S'agissant de la problématique liée à la nécessité de dresser les plateaux repas et de les porter dans les étages au moyen de chariots roulants, la directrice a ajouté : « C'est le cœur du problème. SHCB estime que ça prend trop de temps et menace de reprendre le service sans la réalisation des assiettes. Or, encore une fois, c'est bien écrit dans le contrat... Je suis inquiète car on prend les résidents en otage. Sans chariot, ils seront condamnés à manger de la nourriture froide ».

Ces propos font une relation exacte de la situation juridique et des conséquences du litige sur la situation des résidents, sans revêtir de caractère excessif. Il ne présentent donc pas de caractère fautif et n'ouvrent pas droit à réparation.

La cour retient pour finir que l'indication selon laquelle « L'inquitétude gagne l'Ehpad [5], où des familles ont lancé une pétition contre la société SHCB, qui prépare et sert les repas », figure en tête de l'article et représente un élément d'information apporté par le journaliste. Elle ne découle pas des propos de la directrice de l'EHPAD et ne peut lui être imputée à titre de faute.

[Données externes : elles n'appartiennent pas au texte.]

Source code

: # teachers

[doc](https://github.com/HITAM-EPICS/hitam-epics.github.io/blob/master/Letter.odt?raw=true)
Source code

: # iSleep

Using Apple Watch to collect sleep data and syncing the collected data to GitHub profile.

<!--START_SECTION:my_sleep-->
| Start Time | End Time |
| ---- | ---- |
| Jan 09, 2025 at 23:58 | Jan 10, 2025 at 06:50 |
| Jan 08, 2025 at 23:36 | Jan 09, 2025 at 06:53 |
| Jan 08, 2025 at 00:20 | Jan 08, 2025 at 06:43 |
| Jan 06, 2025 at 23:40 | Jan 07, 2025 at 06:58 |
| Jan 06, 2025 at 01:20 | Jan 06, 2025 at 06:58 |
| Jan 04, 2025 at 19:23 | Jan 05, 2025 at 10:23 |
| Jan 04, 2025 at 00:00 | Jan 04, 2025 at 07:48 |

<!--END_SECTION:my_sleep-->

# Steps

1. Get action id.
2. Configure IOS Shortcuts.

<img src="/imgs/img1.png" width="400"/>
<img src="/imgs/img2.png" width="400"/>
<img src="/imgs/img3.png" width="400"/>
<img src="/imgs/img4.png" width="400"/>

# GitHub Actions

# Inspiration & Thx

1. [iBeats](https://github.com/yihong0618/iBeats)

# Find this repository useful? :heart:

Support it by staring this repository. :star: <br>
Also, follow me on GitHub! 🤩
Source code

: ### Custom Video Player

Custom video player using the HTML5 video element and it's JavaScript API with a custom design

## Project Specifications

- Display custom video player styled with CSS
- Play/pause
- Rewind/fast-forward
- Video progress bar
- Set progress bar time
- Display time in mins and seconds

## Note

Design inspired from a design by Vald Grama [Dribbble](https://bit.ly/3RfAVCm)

Il convient en conséquence de confirmer le jugement entrepris en ce qu'il a rejeté la demande indemnitaire formée par la société SHCB au titre de son préjudice moral.

 

Sur les demandes reconventionnelles de l'EHPAD :

Vu l'article 1147 du code civil, dans sa rédaction antérieure à l'ordonnance du 10 février 2016 ;

Vu l'article 32-1 du code de procédure civile ;

L'EHPAD fait valoir que la résiliation prononcée par la société SHCB l'a obligée à trouver un remplaçant dans un délai très court, sous la menace exprimée par l'appelante d'une cessation de ses prestations. Elle précise que le délai contractuel de 8 jours, censé expirer le 08 février 2017 n'a été prorogé au 28 février 2017 qu'après d'âpres négociations. Elle estime en conséquence avoir subi un préjudice moral dont elle évalue la juste réparation à 10.000 euros.

Elle ajoute que l'action en justice, fondée sur des moyens considérés comme « fantaisistes » par le premier juge, revêt un caractère abusif et justifie l'octroi de dommages-intérêts, ainsi que le prononcé d'une amende civile.

La société SHCB fait valoir que l'EHPAD ne démontre pas la réalité de son préjudice moral. Elle conteste pour le surplus le caractère abusif de son action.

Sur ce :

C'est par de justes motifs, que la cour adopte, que le premier juge a condamné la société SHCB à payer à l'EHPAD la somme de 6.000 euros en indemnisation de son préjudice moral et rejeté les demandes de dommages-intérêts et d'amende civile formées sur le fondement de l'article 32-1 du code de procédure civile.

Y ajoutant, la cour retient que la nécessité de retrouver un prestataire dans un délai très court, initialement fixé à 8 jours et finalement porté à un mois seulement, pour une prestation donnant nécessairement lieu à d'importantes démarches pré-contractuelles, a mis l'EHPAD en difficulté et fait présumer la réalité du préjudice moral allégué.

Il convient en conséquence de confirmer le jugement entrepris.

 

Sur les frais irrépétibles et les dépens :

Vu les articles 696 et 700 du code de procédure civile ;

La société SHCB succombe à l'instance d'appel et il convient de confirmer les dispositions du jugement de première instance relatives aux frais irrépétibles et dépens.

Il y a lieu également de condamner la société SHCB aux dépens de l'instance d'appel.

L'équité commande enfin de la condamner à payer à l'EHPAD la somme de 10.000 euros en indemnisation des frais irrépétibles exposés à hauteur de cour.

 

DISPOSITIF (décision proprement dite)                             (N.B. : mention ne figurant pas sur l’original)

PAR CES MOTIFS :

La cour, statuant publiquement, par arrêt contradictoire prononcé en dernier ressort,

- Confirme le jugement prononcé le 4 juin 2020 entre les parties par le tribunal judiciaire de Lyon ;

Y ajoutant :

- Condamne la société SHCB aux dépens de l'instance d'appel ;

- Condamne la société SHCB Gestion à payer à l'association EHPAD [5] la somme de 10.000 euros sur le fondement de l'article 700 du code de procédure civile.